🤖 AI Summary
This work proposes Anticipation-VLA, a hierarchical vision-language-action (VLA) architecture designed to overcome the limitations of existing VLA models in long-horizon embodied tasks, where error accumulation and fixed-granularity subtask decomposition hinder adaptability to dynamic execution states. Anticipation-VLA introduces a recursive, adaptive anticipation mechanism that dynamically generates future subgoals, coupled with a unified multimodal model (UMM) fine-tuned for high-level subgoal planning.

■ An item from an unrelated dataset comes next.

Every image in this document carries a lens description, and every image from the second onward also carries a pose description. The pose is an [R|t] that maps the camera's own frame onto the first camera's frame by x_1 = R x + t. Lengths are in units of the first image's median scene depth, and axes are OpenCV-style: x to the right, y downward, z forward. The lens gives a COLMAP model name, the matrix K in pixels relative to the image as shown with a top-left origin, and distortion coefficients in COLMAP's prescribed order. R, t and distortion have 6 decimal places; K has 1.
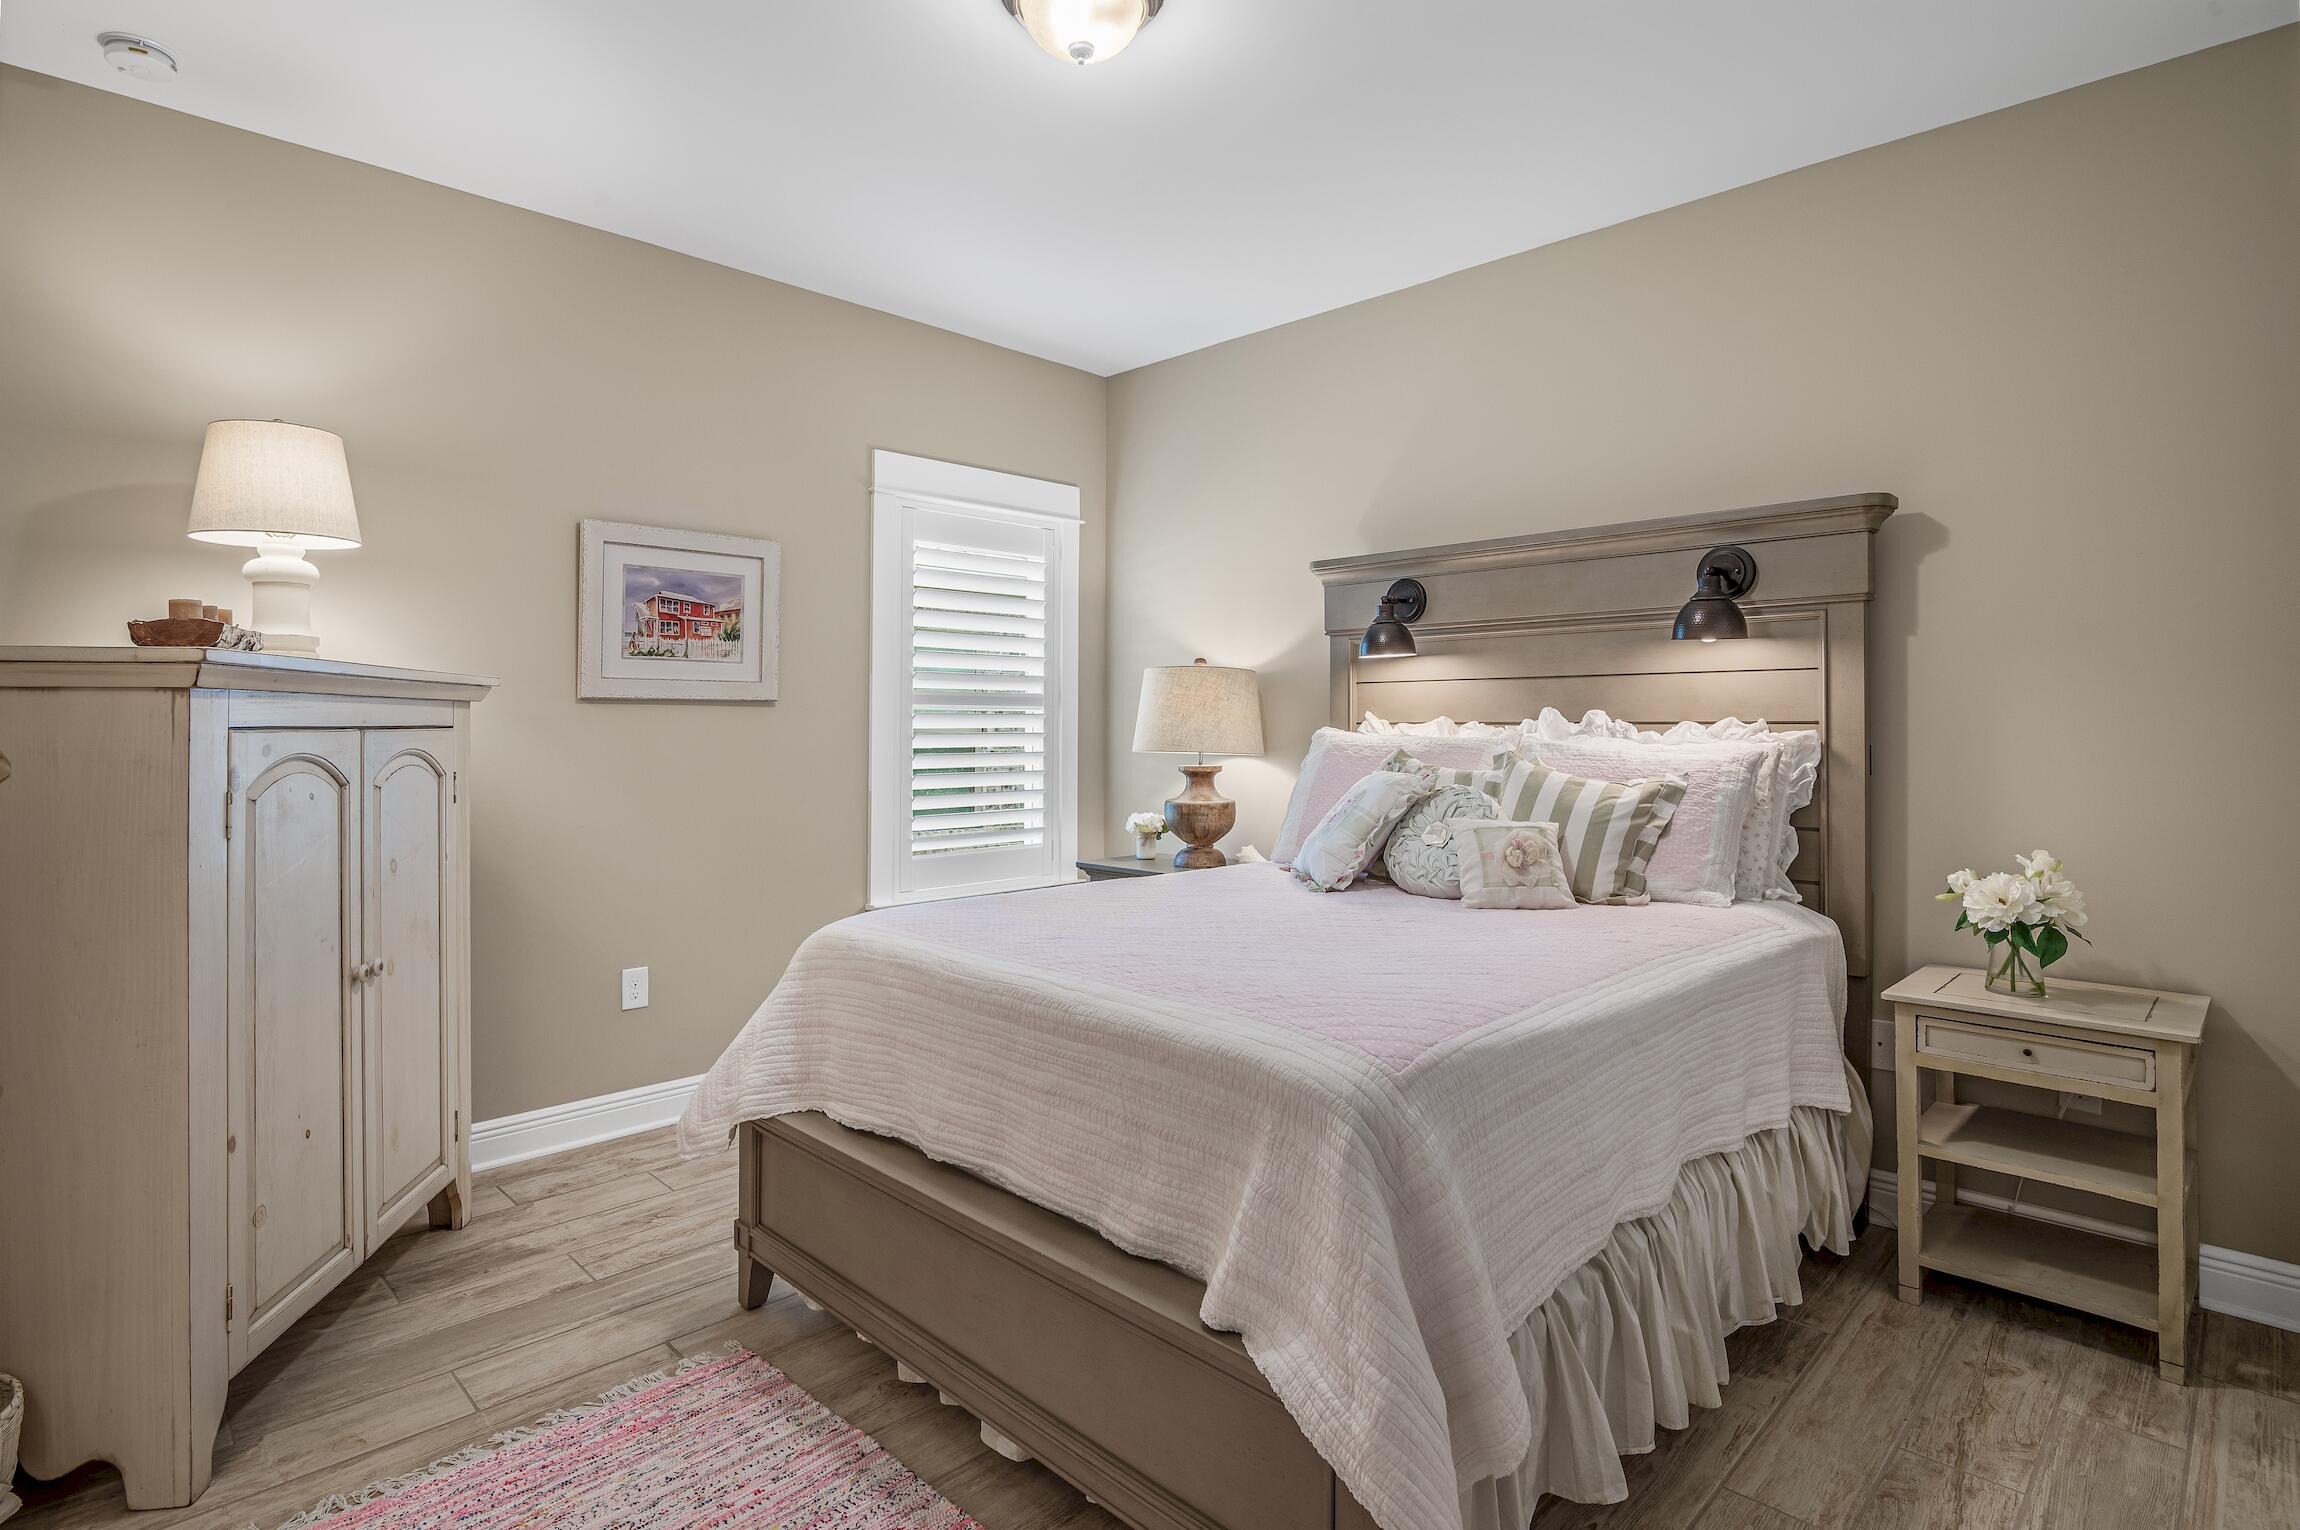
lens RADIAL K [[1153.9, 0, 1151.7], [0, 1153.9, 743.3], [0, 0, 1]] dist [-0.014329, 0.000494]
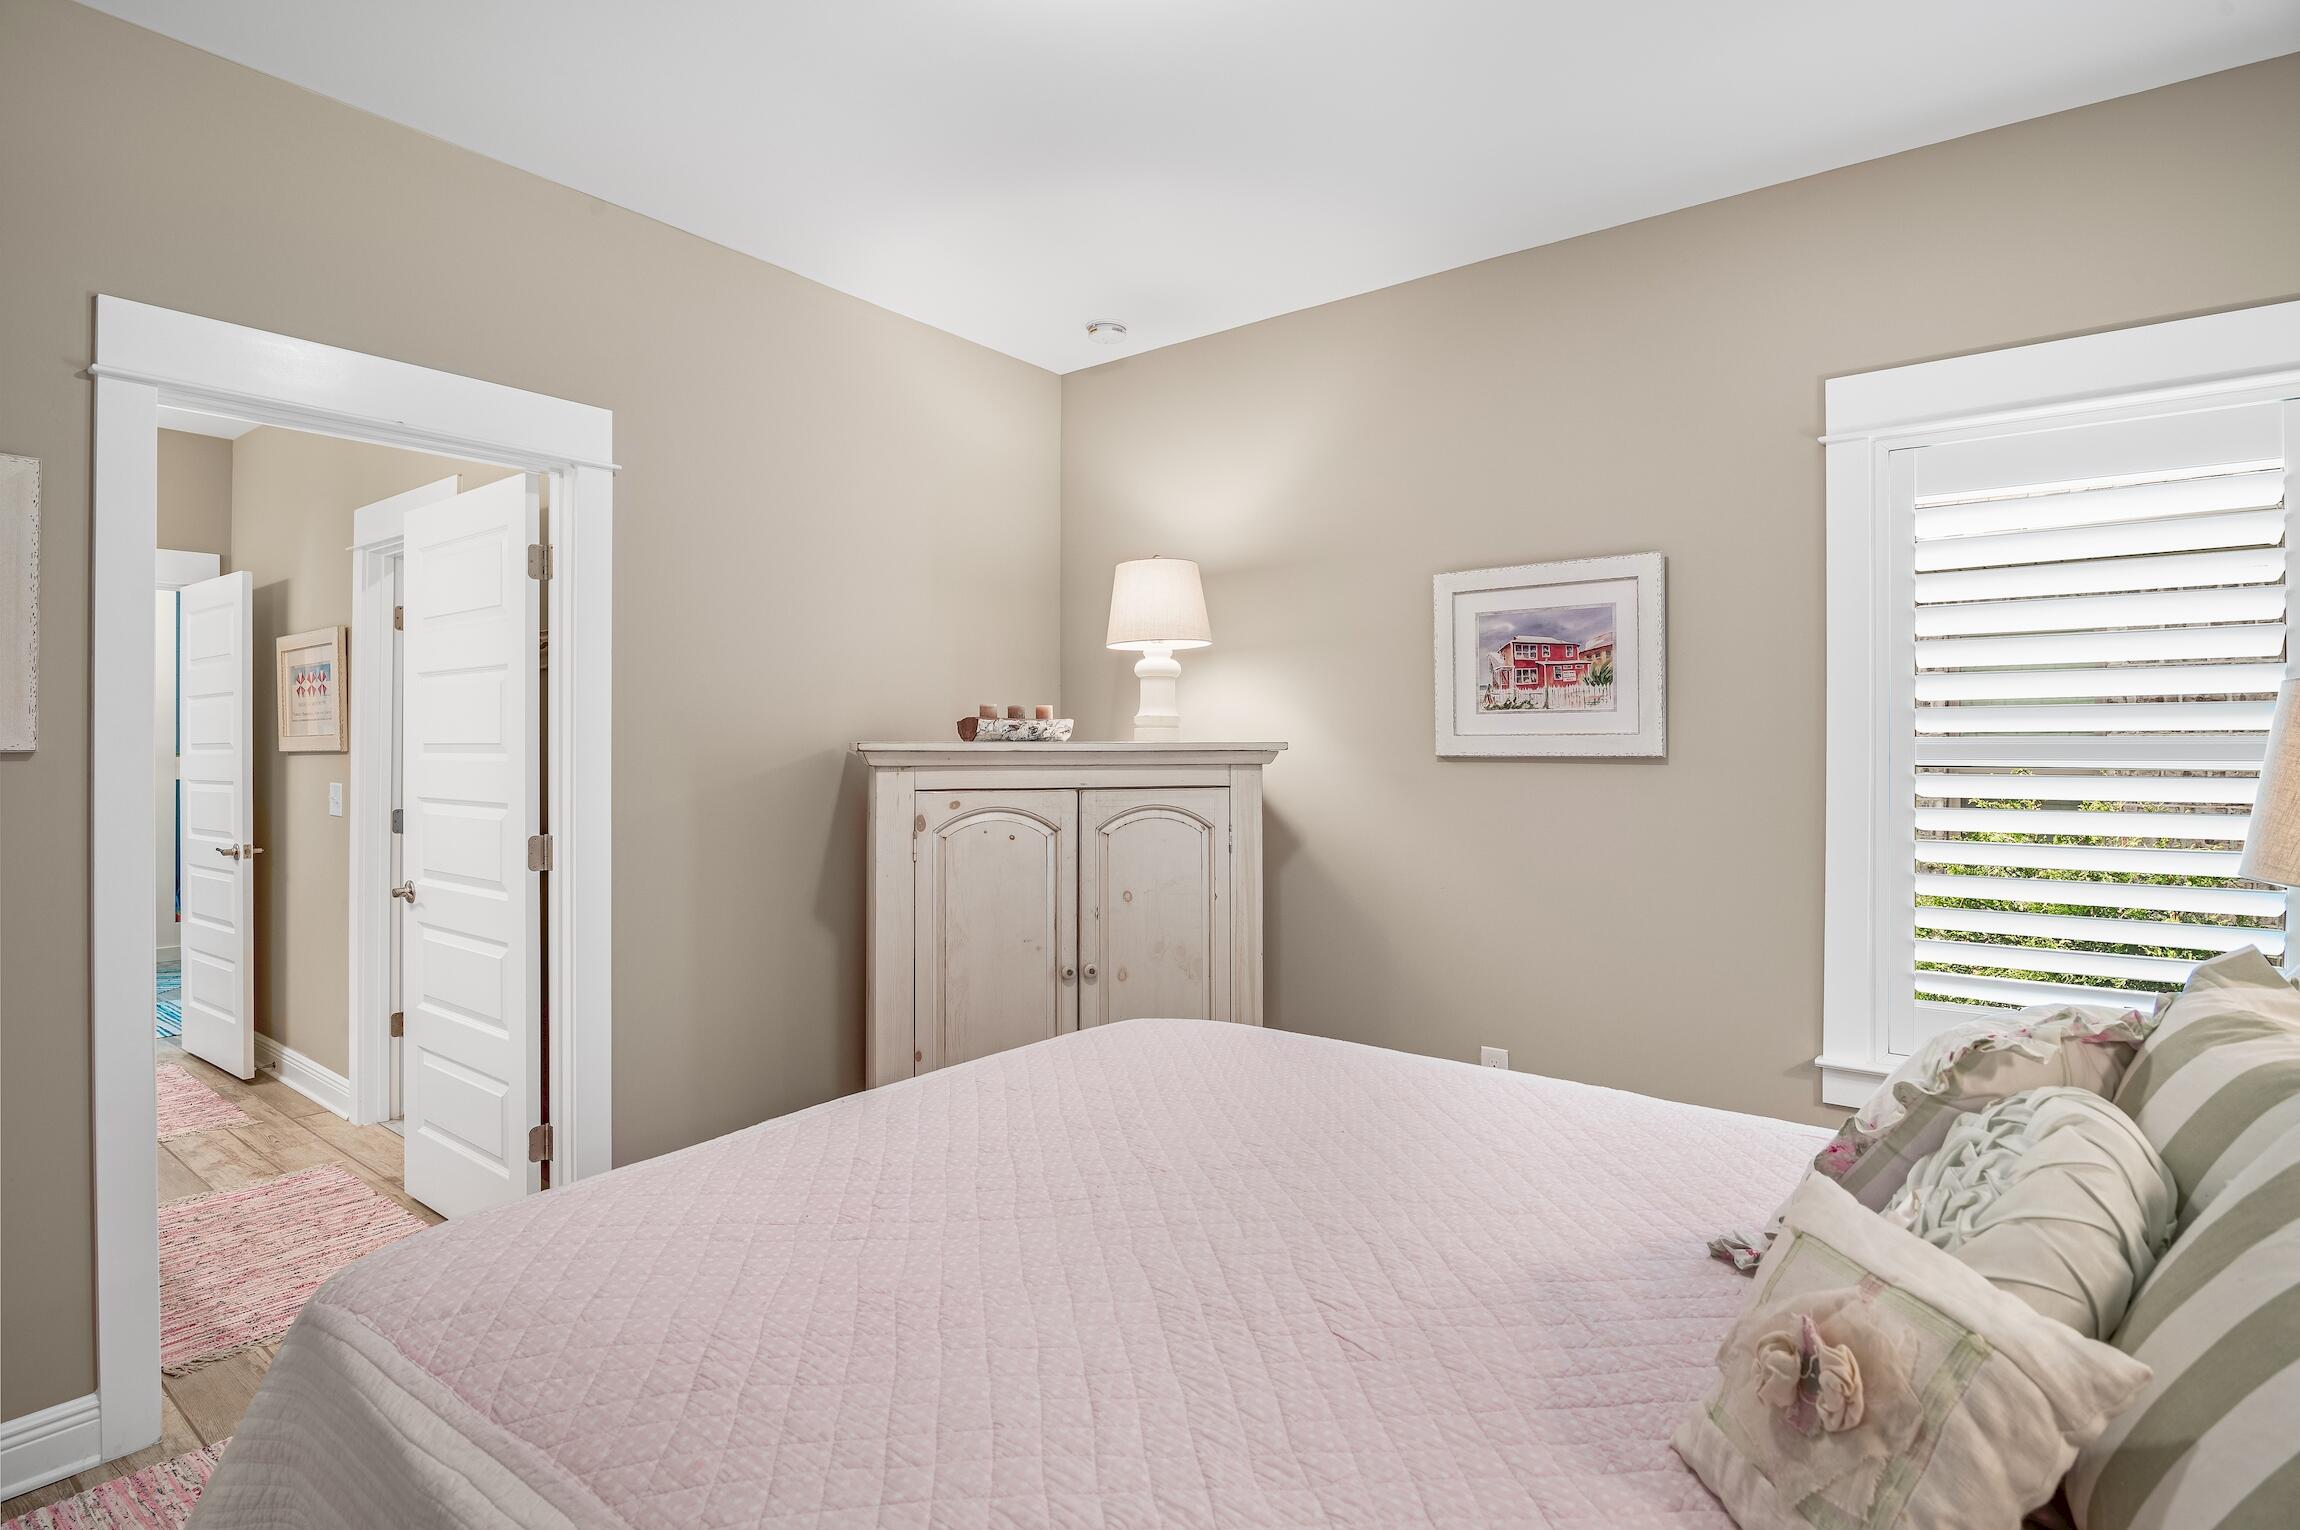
lens RADIAL K [[1153.9, 0, 1151.6], [0, 1153.9, 757.1], [0, 0, 1]] dist [-0.014329, 0.000494]
pose [[0.120435, 0.003421, -0.992715, 0.431985], [-0.013210, 0.999911, 0.001843, -0.035768], [0.992633, 0.012892, 0.120470, 0.608167]]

This planning module operates in concert with a goal-conditioned VLA policy responsible for low-level action execution, forming an end-to-end adaptive control framework. Evaluated in both simulated and real-world robotic tasks, the approach significantly outperforms current VLA models, demonstrating that dynamic subgoal generation is crucial for enhancing robustness in long-horizon task execution.
📝 Abstract
Vision-Language-Action (VLA) models have emerged as a powerful paradigm for embodied intelligence, enabling robots to perform tasks based on natural language instructions and current visual input. However, existing VLA models struggle with long-horizon tasks due to compounding errors. Prior methods decompose tasks into subtasks of fixed granularity, which cannot adapt to the varying complexity of execution states, limiting their robustness in long-horizon tasks. To overcome this, we introduce Anticipation Model, which adaptively and recursively generates future subgoals. This model continuously adapts as the task unfolds, adjusting future subgoals in response to evolving dynamics, facilitating more reliable planning paths. Building on this concept, we propose Anticipation-VLA, a hierarchical VLA model that leverages the anticipation model to generate actionable subgoals that guide VLA policy execution. We implement Anticipation-VLA with finetuning a Unified Multimodal Model (UMM) for high-level subgoal generation and a goal-conditioned VLA policy for low-level action execution. Experiments in both simulated and real-world robotic tasks demonstrate the effectiveness of Anticipation-VLA, highlighting the importance of adaptive and recursive subgoal generation for robust policy execution.